On May 22 2013, the US attorney-general Eric Holder acknowledged in a letter to Congress that the US had killed four of its own citizens in drone strikes. The four were: Samir Khan, Anwar and Abdulrahman al Awlaki, as well as Jude Kenan Mohamed from Raleigh, North Carolina, killed in Pakistan in November 2011. The letter claimed only Anwar al Awlaki was deliberately targeted. It made no mention of the other three Americans killed with drones.

The Bureau contacted the CIA for comment on this story.
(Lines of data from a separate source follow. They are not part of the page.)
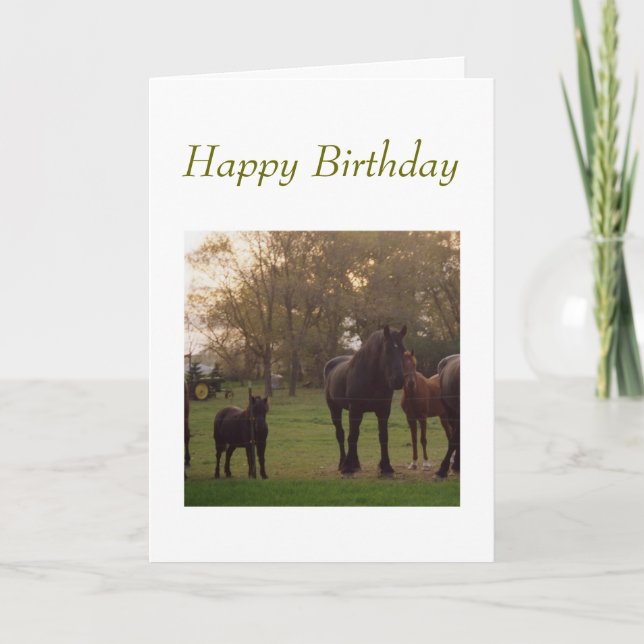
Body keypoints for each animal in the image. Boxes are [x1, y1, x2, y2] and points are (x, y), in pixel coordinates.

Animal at [324, 324, 407, 476]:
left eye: (403, 350)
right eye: (387, 350)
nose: (398, 380)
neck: (371, 377)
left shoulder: (383, 411)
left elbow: (383, 436)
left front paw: (386, 467)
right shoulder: (355, 410)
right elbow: (352, 436)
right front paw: (347, 468)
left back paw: (355, 463)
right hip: (335, 409)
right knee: (341, 434)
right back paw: (343, 463)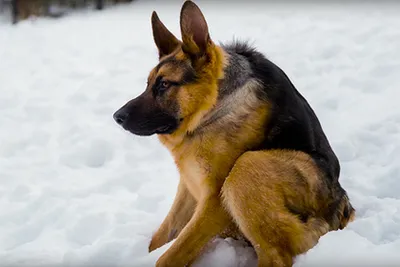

However the Agency has yet to reply.

Western citizens reported killed in US covert drone strikes, 2002-2015
Name Nationality Date Location
Kemal Darwish American November 3 2002 Yemen
Amer Azizi Spanish December 1 2005 Pakistan
Raquel Burgos Garcia* Spanish December 1 2005 Pakistan
Unknown Canadian August 30 2008 Pakistan
Unknown Canadian August 30 2008 Pakistan
Unknown American November 7 2008 Pakistan
Unknown American November 7 2008 Pakistan
Unknown “Western” November 7 2008 Pakistan
Unknown “Western” November 7 2008 Pakistan
Rashid Rauf British November 22 2008 Pakistan
Buenyamin Erdogan German October 4 2010 Pakistan
Shahab Dashti German October 4 2010 Pakistan
Mohammed Abdul Jabbar British October 6 2010 Pakistan
Hayrettin Burhan German October 18 2010 Pakistan
Unknown “Western” October 27 2010 Pakistan
Unknown “Western” October 27 2010 Pakistan
“Mr Dearsmith”* British December 10 2010 Pakistan
“Mr Stephens”* British December 10 2010 Pakistan
Saifullah* Australian July 5 2011 Pakistan
Mohammad al Fateh German September 11 2011 Pakistan
Ibrahim Adam British Sept-Nov 2011 Pakistan
Mohammed Azmir British Sept-Nov 2011 Pakistan
Anwar al Awlaki American September 30 2011 Yemen
Samir Khan American September 30 2011 Yemen
Abdel-Rahman al Awlaki American October 14 2011 Yemen
Jude Kenan Mohammed American November 16 2011 Pakistan
Bilal al Berjawi British (ex) January 21 2012 Somalia
Patrick K German February 16 2013 Pakistan
Mohammed Sakr British (ex) February 23 2012 Somalia
Samir H German March 9 2012 Pakistan
Ahmad B German October 10 2012 Pakistan
Moezzedine Garsalloui Belgian or Swiss October 10 2012 Pakistan
Christopher Havard* Australian November 19 2013 Yemen
Daryl Jones* Australian/New Zealand November 19 2013 Yemen
Warren Weinstein
American January 2015** Pakistan
Giovanni Lo Porto Italian January 2015** Pakistan
Ahmed Farouq
American January 2015** Pakistan
Adam Gadahn
American January 2015** Pakistan

* People believed to have converted to Islam.
** Weinstein, Lo Porto and Farouq were killed in one strike in January 2015, Gadahn in another in January 2015. The precise dates are not yet clear.

Data for this investigation came in part from the Bureau’s Naming the Dead project which is supported by Joseph Rowntree Charitable Trust.

Chris Woods is author of Sudden Justice: America’s Secret Drone Wars.